= Beginning of Section =
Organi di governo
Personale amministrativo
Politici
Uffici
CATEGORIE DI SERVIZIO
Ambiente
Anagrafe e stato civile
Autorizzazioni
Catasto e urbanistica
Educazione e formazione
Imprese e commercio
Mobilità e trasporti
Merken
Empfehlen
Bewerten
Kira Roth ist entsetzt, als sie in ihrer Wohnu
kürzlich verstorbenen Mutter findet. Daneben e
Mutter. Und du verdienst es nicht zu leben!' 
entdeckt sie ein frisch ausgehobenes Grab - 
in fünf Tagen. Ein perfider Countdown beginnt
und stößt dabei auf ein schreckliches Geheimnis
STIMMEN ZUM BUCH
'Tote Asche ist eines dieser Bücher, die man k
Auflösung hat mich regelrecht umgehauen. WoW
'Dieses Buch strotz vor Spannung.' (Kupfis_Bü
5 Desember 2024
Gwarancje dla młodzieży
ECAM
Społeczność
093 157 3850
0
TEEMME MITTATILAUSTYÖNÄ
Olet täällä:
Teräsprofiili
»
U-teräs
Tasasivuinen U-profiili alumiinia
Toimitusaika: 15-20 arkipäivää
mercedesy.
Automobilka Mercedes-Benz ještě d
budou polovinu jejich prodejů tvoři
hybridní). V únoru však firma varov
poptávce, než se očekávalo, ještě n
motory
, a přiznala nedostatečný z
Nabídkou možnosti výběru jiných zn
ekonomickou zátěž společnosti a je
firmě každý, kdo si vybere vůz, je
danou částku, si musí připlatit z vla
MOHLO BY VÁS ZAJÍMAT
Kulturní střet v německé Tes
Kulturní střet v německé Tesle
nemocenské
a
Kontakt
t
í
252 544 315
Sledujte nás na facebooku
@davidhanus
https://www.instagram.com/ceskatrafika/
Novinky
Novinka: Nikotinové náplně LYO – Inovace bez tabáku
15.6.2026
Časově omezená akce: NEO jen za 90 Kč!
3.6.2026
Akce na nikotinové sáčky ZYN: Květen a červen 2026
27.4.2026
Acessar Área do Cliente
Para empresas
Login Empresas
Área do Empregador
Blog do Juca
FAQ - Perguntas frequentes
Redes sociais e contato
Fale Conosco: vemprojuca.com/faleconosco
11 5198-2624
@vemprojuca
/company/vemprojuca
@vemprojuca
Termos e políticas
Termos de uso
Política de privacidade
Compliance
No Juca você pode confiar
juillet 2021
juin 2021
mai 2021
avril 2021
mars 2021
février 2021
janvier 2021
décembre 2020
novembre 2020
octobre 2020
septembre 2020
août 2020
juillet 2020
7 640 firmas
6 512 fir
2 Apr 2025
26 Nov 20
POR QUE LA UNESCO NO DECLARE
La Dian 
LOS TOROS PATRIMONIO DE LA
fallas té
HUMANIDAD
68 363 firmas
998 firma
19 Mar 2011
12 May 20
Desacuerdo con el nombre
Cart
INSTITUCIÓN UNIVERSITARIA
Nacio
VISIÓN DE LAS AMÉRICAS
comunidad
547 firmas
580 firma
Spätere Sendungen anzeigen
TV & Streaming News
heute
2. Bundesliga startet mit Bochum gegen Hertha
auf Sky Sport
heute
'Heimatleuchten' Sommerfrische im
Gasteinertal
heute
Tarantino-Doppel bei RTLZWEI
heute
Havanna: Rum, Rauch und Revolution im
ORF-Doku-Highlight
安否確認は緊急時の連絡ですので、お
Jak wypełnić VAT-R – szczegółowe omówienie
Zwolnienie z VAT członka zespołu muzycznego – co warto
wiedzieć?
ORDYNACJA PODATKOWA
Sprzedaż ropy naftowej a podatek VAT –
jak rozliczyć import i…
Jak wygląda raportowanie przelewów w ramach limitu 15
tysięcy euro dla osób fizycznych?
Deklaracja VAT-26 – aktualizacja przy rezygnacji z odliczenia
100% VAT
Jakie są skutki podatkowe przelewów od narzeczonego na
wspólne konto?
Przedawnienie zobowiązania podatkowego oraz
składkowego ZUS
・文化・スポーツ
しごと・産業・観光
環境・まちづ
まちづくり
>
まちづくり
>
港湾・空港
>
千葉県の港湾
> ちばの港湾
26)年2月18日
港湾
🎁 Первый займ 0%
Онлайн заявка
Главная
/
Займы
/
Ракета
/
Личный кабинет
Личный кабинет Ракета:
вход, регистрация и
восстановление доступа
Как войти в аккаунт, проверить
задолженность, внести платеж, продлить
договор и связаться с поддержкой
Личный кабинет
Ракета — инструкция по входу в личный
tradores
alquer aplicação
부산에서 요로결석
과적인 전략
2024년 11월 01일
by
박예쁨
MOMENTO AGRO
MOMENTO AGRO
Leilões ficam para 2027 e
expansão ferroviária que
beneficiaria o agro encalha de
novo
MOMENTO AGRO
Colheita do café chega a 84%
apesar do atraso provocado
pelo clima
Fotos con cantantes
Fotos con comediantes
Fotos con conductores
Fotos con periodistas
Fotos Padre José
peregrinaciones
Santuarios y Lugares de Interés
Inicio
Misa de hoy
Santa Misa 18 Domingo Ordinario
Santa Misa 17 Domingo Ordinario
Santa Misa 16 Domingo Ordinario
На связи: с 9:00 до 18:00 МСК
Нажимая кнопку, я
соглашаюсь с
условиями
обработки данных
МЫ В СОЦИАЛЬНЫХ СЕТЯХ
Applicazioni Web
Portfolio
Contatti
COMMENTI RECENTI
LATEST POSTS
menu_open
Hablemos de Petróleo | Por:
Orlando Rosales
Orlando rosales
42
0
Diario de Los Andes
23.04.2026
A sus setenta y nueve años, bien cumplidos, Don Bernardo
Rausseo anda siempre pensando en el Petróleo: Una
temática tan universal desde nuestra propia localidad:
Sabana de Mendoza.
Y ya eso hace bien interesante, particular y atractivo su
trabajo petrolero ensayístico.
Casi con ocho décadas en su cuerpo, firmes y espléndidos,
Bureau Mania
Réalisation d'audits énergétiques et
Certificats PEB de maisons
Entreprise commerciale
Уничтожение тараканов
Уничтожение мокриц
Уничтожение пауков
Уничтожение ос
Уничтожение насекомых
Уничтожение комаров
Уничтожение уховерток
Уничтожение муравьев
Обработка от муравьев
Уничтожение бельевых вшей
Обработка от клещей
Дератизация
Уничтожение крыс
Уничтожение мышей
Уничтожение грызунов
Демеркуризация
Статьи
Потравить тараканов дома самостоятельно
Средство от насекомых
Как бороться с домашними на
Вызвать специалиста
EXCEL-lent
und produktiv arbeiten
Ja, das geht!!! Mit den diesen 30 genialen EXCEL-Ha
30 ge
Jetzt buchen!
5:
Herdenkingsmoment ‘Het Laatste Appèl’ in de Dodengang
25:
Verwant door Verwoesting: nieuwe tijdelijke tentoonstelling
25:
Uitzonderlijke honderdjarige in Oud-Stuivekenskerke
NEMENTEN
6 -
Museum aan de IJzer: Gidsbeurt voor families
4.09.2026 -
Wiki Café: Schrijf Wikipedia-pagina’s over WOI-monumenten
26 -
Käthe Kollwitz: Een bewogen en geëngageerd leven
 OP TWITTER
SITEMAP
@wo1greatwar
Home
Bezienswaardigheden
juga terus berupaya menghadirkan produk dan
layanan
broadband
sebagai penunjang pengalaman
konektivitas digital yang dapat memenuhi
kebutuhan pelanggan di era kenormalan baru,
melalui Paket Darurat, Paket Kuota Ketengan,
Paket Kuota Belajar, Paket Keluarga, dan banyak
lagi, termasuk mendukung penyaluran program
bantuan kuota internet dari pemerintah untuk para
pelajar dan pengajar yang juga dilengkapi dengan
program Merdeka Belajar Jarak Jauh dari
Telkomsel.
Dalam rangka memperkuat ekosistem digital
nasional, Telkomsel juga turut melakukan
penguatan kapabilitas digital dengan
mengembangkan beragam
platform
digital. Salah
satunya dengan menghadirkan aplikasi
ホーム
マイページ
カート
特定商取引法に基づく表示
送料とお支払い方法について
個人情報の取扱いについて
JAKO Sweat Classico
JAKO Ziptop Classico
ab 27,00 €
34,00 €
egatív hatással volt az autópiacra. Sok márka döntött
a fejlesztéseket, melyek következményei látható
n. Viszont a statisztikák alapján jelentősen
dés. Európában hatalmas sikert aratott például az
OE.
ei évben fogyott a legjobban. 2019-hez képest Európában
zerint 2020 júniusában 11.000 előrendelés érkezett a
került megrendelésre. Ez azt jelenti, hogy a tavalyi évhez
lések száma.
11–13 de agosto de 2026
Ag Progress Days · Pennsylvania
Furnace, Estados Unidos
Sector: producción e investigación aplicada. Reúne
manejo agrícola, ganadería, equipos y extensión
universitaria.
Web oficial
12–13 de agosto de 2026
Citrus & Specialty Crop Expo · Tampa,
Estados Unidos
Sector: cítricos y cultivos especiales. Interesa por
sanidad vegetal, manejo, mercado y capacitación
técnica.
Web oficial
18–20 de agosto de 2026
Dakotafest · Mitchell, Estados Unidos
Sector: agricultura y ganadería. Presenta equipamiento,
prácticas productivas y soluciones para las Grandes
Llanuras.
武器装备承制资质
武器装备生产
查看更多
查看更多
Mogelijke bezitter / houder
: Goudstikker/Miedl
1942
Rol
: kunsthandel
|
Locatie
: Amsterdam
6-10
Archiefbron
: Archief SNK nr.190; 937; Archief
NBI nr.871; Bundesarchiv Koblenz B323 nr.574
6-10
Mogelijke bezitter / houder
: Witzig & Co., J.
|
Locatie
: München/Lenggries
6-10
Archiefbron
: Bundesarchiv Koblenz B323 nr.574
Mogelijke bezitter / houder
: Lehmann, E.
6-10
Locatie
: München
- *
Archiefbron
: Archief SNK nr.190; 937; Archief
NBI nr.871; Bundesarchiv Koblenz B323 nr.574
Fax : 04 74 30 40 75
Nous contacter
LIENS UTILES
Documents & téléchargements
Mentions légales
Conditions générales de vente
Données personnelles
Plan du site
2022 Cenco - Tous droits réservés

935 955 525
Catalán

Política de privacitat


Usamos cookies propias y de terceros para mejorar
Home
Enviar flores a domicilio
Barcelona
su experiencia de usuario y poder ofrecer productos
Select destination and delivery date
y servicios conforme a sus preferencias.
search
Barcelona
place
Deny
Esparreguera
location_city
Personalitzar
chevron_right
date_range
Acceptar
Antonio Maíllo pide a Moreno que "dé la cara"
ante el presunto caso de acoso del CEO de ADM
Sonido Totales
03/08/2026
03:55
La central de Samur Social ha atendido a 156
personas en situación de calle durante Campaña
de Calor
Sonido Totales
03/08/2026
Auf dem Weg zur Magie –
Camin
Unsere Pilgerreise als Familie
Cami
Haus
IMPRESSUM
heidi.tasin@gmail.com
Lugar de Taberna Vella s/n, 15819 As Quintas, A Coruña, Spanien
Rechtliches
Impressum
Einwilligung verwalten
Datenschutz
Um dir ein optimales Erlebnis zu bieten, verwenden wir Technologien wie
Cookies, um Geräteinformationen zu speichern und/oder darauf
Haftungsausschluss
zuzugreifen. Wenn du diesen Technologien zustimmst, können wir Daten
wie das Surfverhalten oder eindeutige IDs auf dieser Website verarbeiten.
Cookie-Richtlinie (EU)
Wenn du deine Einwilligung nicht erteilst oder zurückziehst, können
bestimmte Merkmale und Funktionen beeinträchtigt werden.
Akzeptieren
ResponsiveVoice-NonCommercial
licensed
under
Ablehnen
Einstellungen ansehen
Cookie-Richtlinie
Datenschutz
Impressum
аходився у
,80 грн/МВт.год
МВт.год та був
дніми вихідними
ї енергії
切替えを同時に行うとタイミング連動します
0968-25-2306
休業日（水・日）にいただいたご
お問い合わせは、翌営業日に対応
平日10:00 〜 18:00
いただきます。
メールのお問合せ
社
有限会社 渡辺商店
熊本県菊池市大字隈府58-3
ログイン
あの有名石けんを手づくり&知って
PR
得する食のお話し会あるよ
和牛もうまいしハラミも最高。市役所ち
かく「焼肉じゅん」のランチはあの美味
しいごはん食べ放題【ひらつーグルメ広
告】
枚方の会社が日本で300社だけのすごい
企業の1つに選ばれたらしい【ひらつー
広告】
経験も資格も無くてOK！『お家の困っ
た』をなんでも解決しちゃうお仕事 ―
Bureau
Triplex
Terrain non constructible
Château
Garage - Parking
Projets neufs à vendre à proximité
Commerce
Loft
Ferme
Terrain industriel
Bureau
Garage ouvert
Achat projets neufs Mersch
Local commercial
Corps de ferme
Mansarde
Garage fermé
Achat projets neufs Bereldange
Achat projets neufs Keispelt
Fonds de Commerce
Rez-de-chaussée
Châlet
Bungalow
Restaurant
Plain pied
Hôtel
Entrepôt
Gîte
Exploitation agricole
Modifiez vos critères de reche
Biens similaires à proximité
= End of Section =
(TASK INSTRUCTIONS): From the records above, repeat exactly the lines from the one with "Auf dem Weg zur Magie –" through the one with "枚方の会社が日本で300社だけのすごい", both included.

(SOLUTION FOR THIS TASK):
Auf dem Weg zur Magie –
Camin
Unsere Pilgerreise als Familie
Cami
Haus
IMPRESSUM
heidi.tasin@gmail.com
Lugar de Taberna Vella s/n, 15819 As Quintas, A Coruña, Spanien
Rechtliches
Impressum
Einwilligung verwalten
Datenschutz
Um dir ein optimales Erlebnis zu bieten, verwenden wir Technologien wie
Cookies, um Geräteinformationen zu speichern und/oder darauf
Haftungsausschluss
zuzugreifen. Wenn du diesen Technologien zustimmst, können wir Daten
wie das Surfverhalten oder eindeutige IDs auf dieser Website verarbeiten.
Cookie-Richtlinie (EU)
Wenn du deine Einwilligung nicht erteilst oder zurückziehst, können
bestimmte Merkmale und Funktionen beeinträchtigt werden.
Akzeptieren
ResponsiveVoice-NonCommercial
licensed
under
Ablehnen
Einstellungen ansehen
Cookie-Richtlinie
Datenschutz
Impressum
аходився у
,80 грн/МВт.год
МВт.год та був
дніми вихідними
ї енергії
切替えを同時に行うとタイミング連動します
0968-25-2306
休業日（水・日）にいただいたご
お問い合わせは、翌営業日に対応
平日10:00 〜 18:00
いただきます。
メールのお問合せ
社
有限会社 渡辺商店
熊本県菊池市大字隈府58-3
ログイン
あの有名石けんを手づくり&知って
PR
得する食のお話し会あるよ
和牛もうまいしハラミも最高。市役所ち
かく「焼肉じゅん」のランチはあの美味
しいごはん食べ放題【ひらつーグルメ広
告】
枚方の会社が日本で300社だけのすごい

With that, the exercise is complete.